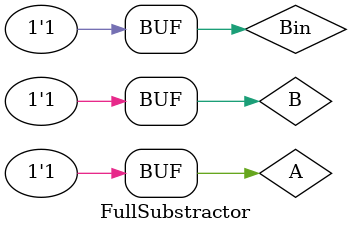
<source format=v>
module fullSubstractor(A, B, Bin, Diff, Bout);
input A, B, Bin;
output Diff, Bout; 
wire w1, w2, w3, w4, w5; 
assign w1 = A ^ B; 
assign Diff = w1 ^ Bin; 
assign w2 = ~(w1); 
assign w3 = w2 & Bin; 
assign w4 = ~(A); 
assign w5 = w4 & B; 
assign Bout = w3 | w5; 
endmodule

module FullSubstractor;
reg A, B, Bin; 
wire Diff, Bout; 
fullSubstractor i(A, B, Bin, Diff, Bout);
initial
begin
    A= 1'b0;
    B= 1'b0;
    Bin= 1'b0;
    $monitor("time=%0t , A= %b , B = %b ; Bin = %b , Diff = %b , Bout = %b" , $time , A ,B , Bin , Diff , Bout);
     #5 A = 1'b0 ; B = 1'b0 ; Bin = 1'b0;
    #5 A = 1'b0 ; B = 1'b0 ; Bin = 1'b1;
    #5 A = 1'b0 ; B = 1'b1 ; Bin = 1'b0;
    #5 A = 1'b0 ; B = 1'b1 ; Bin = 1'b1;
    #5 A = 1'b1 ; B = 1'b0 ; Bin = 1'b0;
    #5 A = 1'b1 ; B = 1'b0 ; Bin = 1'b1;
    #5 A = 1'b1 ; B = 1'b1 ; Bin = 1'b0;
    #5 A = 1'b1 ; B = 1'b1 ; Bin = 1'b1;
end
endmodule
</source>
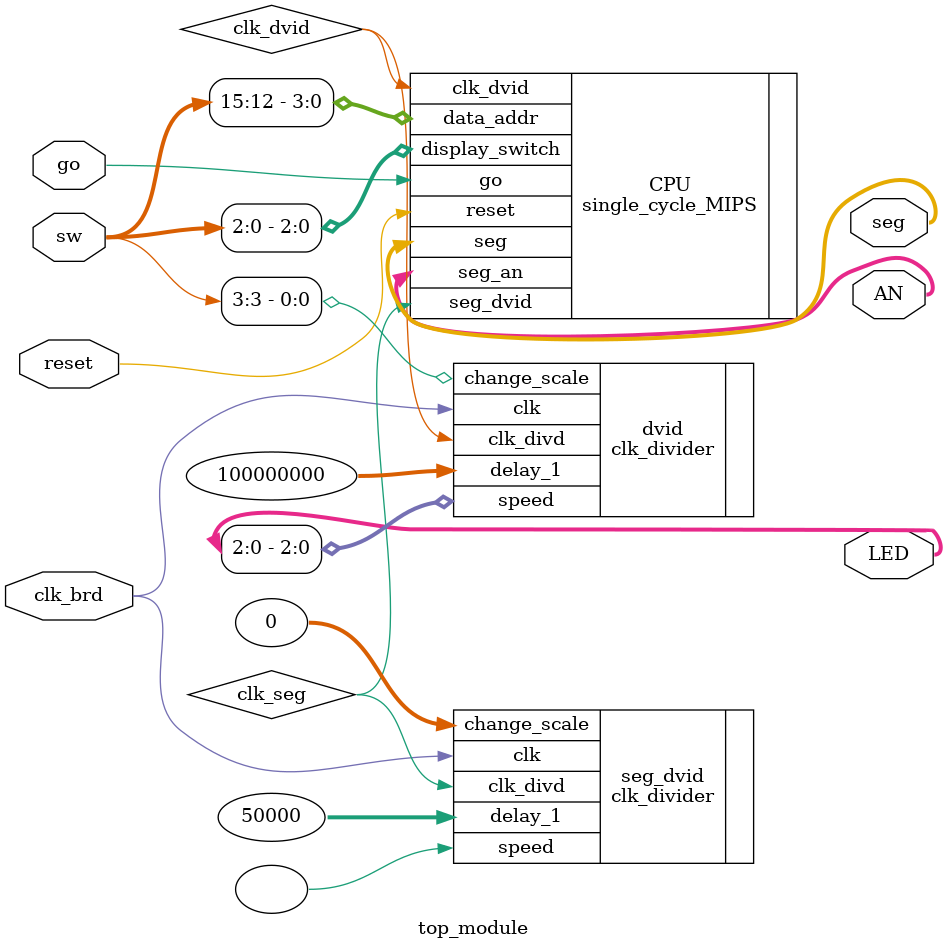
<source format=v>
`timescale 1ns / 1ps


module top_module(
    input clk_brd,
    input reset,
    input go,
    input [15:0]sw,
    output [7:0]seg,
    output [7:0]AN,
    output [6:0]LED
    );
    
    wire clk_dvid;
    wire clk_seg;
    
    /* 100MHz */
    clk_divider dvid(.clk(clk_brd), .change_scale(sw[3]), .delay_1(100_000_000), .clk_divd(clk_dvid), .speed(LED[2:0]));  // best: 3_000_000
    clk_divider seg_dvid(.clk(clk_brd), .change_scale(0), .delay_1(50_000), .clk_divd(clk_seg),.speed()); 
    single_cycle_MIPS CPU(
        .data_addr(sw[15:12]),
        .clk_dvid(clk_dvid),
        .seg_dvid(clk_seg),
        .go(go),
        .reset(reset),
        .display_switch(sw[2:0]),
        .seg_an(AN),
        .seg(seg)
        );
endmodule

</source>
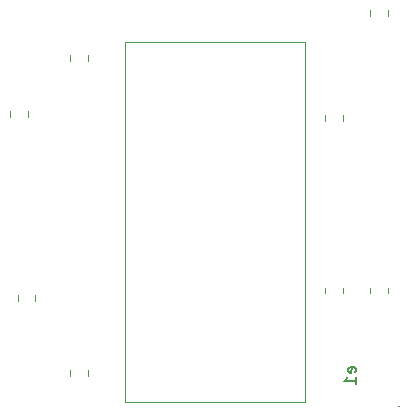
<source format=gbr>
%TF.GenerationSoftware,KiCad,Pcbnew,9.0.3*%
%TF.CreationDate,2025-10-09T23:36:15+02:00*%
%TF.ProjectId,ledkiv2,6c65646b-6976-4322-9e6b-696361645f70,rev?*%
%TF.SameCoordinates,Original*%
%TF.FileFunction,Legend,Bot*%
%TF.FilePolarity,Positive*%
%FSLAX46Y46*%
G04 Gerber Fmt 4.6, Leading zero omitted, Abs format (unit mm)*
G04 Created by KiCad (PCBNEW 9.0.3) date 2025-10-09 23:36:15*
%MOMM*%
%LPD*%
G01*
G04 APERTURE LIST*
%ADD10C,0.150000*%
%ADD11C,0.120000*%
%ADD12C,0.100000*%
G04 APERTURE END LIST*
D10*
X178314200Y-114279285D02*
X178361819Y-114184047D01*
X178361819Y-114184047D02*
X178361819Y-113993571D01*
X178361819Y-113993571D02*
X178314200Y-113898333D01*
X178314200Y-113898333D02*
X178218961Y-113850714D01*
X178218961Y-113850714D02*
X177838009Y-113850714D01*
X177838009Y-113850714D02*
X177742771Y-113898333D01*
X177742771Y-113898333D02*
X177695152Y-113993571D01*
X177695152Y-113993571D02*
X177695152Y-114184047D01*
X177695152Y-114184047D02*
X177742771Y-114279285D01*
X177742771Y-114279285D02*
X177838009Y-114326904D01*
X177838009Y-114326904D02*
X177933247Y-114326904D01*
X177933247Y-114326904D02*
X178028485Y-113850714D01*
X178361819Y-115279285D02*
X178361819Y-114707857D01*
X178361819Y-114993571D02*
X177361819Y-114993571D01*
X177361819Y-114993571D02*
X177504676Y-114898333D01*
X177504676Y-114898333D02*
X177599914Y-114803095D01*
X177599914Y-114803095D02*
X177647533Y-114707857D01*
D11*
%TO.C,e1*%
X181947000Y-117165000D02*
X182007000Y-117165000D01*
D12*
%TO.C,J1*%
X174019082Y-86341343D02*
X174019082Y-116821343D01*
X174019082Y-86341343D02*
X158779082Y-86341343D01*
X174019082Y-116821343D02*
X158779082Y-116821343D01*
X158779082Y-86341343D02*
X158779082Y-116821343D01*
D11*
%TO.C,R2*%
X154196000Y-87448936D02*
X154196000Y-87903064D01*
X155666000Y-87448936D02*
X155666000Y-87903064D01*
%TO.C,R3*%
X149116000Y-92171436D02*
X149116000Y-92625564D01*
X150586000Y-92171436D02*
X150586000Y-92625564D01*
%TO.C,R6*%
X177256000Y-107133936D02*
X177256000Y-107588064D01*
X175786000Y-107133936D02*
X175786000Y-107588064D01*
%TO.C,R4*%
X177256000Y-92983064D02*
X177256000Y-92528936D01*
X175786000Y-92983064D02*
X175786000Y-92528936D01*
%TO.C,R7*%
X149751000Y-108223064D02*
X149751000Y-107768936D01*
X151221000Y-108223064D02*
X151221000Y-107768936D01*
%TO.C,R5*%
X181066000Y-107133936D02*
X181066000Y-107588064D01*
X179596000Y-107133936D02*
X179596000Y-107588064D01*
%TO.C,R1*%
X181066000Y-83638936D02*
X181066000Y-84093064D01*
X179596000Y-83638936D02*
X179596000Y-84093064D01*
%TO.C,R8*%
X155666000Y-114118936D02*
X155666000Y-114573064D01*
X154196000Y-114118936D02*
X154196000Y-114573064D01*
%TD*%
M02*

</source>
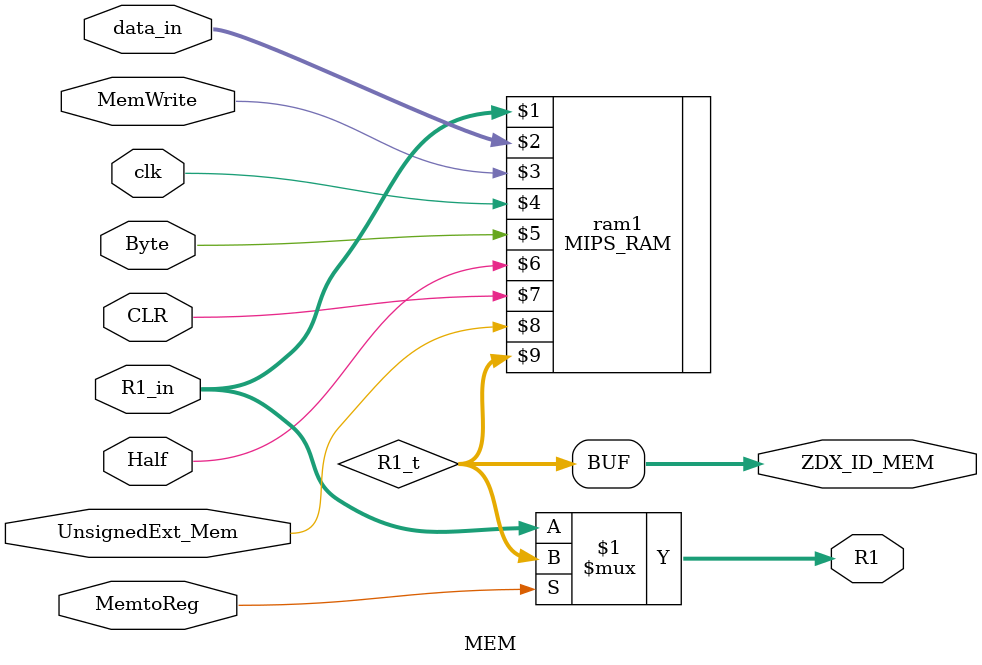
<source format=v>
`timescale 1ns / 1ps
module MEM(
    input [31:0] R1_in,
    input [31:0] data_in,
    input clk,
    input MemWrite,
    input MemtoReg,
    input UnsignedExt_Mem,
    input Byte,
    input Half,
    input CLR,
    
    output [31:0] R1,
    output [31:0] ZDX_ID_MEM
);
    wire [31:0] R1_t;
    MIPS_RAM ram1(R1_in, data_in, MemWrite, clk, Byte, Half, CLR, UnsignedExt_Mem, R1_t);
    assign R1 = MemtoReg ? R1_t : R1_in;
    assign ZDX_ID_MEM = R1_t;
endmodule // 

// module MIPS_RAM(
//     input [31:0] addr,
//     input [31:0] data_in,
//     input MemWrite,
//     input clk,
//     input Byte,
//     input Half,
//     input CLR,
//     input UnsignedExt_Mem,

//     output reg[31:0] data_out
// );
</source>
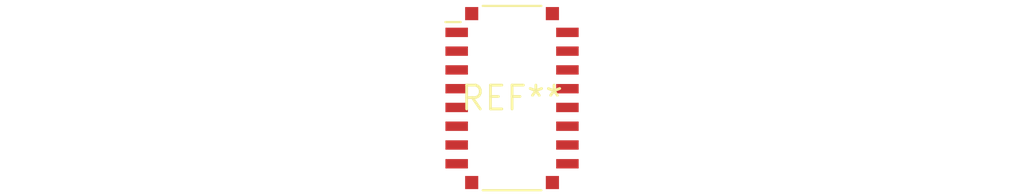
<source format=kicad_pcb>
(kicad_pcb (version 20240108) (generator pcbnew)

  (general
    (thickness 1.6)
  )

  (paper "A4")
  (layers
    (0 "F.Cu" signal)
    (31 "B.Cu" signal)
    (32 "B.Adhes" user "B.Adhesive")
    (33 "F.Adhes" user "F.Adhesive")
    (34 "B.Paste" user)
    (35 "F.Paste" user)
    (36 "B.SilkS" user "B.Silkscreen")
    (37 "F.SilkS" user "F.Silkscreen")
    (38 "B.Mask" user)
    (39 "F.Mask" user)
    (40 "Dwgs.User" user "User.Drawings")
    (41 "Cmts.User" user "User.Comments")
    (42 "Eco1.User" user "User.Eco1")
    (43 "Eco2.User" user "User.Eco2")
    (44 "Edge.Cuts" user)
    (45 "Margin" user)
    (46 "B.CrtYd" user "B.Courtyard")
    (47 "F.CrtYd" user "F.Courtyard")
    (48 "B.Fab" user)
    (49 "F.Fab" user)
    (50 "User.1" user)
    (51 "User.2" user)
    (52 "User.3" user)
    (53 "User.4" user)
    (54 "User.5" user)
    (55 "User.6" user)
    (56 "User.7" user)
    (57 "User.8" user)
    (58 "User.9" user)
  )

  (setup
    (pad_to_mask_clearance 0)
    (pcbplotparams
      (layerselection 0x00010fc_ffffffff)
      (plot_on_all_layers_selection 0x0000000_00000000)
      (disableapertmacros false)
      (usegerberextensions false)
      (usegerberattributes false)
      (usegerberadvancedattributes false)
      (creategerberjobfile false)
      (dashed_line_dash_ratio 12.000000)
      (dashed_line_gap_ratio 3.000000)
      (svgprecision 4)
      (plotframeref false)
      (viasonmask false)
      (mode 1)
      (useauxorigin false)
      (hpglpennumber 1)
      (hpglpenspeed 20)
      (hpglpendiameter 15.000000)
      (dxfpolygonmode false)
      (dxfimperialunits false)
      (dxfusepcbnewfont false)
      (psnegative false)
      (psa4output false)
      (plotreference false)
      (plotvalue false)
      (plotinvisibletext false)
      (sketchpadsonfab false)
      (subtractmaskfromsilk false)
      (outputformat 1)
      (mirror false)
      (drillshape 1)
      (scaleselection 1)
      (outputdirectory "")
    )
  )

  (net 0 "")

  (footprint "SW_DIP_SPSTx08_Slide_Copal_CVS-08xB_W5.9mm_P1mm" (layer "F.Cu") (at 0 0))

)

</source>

JOB: Give again, word for word, every line from the top of the data above to the line holding "#5 A = 1'b0 ; B = 1'b1 ; Bin = 1'b1;", inclusive, with the pictures left out.

RESPONSE TO THE TASK:
<source format=v>
module fullSubstractor(A, B, Bin, Diff, Bout);
input A, B, Bin;
output Diff, Bout; 
wire w1, w2, w3, w4, w5; 
assign w1 = A ^ B; 
assign Diff = w1 ^ Bin; 
assign w2 = ~(w1); 
assign w3 = w2 & Bin; 
assign w4 = ~(A); 
assign w5 = w4 & B; 
assign Bout = w3 | w5; 
endmodule

module FullSubstractor;
reg A, B, Bin; 
wire Diff, Bout; 
fullSubstractor i(A, B, Bin, Diff, Bout);
initial
begin
    A= 1'b0;
    B= 1'b0;
    Bin= 1'b0;
    $monitor("time=%0t , A= %b , B = %b ; Bin = %b , Diff = %b , Bout = %b" , $time , A ,B , Bin , Diff , Bout);
     #5 A = 1'b0 ; B = 1'b0 ; Bin = 1'b0;
    #5 A = 1'b0 ; B = 1'b0 ; Bin = 1'b1;
    #5 A = 1'b0 ; B = 1'b1 ; Bin = 1'b0;
    #5 A = 1'b0 ; B = 1'b1 ; Bin = 1'b1;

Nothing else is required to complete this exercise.